The Show opened this tournament with a 4-4 tie against the Atlanta Blues Jays, but then rattled-off pool-play wins against the Strike Zone Cardinals (9-4) and the Murrieta Valley Hurricanes (8-0). They beat the defending tournament champion EDH Vipers, 9-1, in their playoff opener before knocking off the top-seeded Angels Blue.

“There are some good ballplayers here,” Cain said. “The thing for us is we have so many D-I guys it seems like we wear teams down over time. A lot of the games have been good early and then as the game has gone on we kind of open it up and just wear them out. That’s the mark of a good ballclub. No matter how it starts out we just grind away at them and seem to widen the run differential.”

Cain founded the Show about 10 or 11 years ago and the organization has established a solid history and reputation. The roster that is here this weekend is basically the same one that won the PG WWBA 2011 Grads or 18u National Championship in Marietta, Ga., in July.

The Show seems to excel when it travels greater distances.
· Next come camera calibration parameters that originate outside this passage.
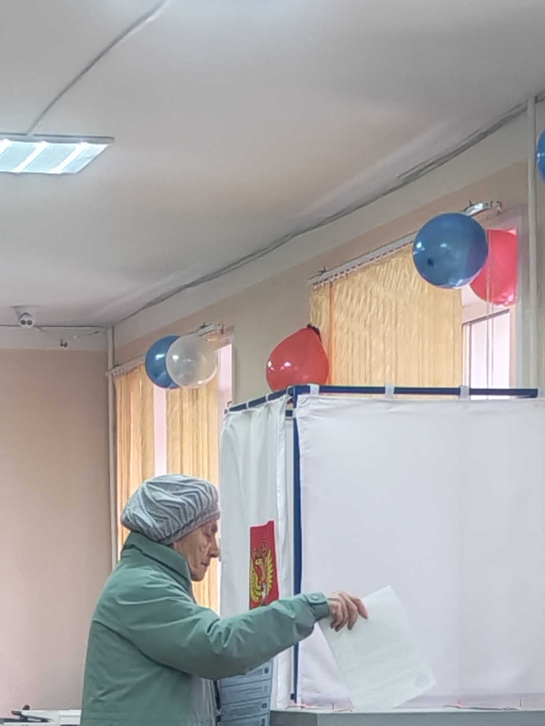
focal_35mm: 140
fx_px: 2938
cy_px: 863
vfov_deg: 13.7
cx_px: 269
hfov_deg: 10.6
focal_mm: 6.12
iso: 400
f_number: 1.9
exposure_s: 1/100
This isn’t by accident.

“Any time we travel for two hours or more, we travel to win. That’s always been our thing,” Cain said. “If we travel for more than two hours we expect to go and be very, very competitive and this is a five hour trip for us so we’re in that mode. If we’re a little closer to home the emphasis isn’t so much on winning but when we travel this far, or we go to Georgia or we go to Florida for the Perfect Game events, we expect to be competitive.”

Perfect Game All-American Trey Williams, one of the country’s top-ranked prospects (No. 6 nationally, No. 2 at third base) in the Class of 2012, was on the Show’s pre-tournament roster but the Pepperdine commit didn’t make the trip. Corey Oswalt, another top-ranked PG All-American who has committed to Oregon, was playing on Sunday, however, and even got a chance to take the mound and close out the win over the Angels Blue.
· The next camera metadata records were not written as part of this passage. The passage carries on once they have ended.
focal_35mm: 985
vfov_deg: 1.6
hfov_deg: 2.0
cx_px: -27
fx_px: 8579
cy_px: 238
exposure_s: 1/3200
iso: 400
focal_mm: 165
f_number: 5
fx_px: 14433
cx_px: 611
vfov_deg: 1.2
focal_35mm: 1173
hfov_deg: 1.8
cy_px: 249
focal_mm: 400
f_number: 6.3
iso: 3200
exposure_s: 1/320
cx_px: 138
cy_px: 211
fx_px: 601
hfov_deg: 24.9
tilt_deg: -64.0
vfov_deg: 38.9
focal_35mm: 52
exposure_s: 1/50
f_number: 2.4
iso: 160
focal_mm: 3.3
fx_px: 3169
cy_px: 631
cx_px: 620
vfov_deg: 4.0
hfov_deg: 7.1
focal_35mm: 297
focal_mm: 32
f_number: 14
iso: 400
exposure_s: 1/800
“We’re expanding on the pitching thing with him a little bit,” Cain said of Oswalt. “He hasn’t pitched in four years and we started him in the bullpen this summer. He’s already touching 90 (with his fastball) and maybe that will be an option for him in college as a two-way guy at some point as a back-up plan. He does have a real live arm and it’s real effortless. He could be a mid-90s guy here soon if we really put the pedal to the metal.”

Oswalt and Williams are only two of the many players who play with the Show who have already committed to D-I schools. Left-handers Ian Clarkin and Stephen Gonsalves are U of San Diego commits, middle infielder Gosuke Katoh is headed to UCLA, MIF Kevin Newman has committed to Arizona, outfielder Nick Ruppert is headed Dartmouth and an Ivy League education and right-hander Bobby Zarubin – the starter and winner in Sunday’s game against Angels Blue – has committed to Stanford.

Gonsalves is the nation’s No. 5-ranked national prospect – No. 1 left-hander – in the class of 2013.

Those guys have already committed. Other members of the Show have not, and there were at least a dozen college recruiters watching their quarterfinal game. That’s why Cain keeps bringing his team to PG events.

“For us personally, we think these are the best events around,” Cain said. “I don’t think anybody does it better than Perfect Game. I know our guys get a lot of benefit out of being here and taking advantage of all the (college) recruiters who come out to watch them.”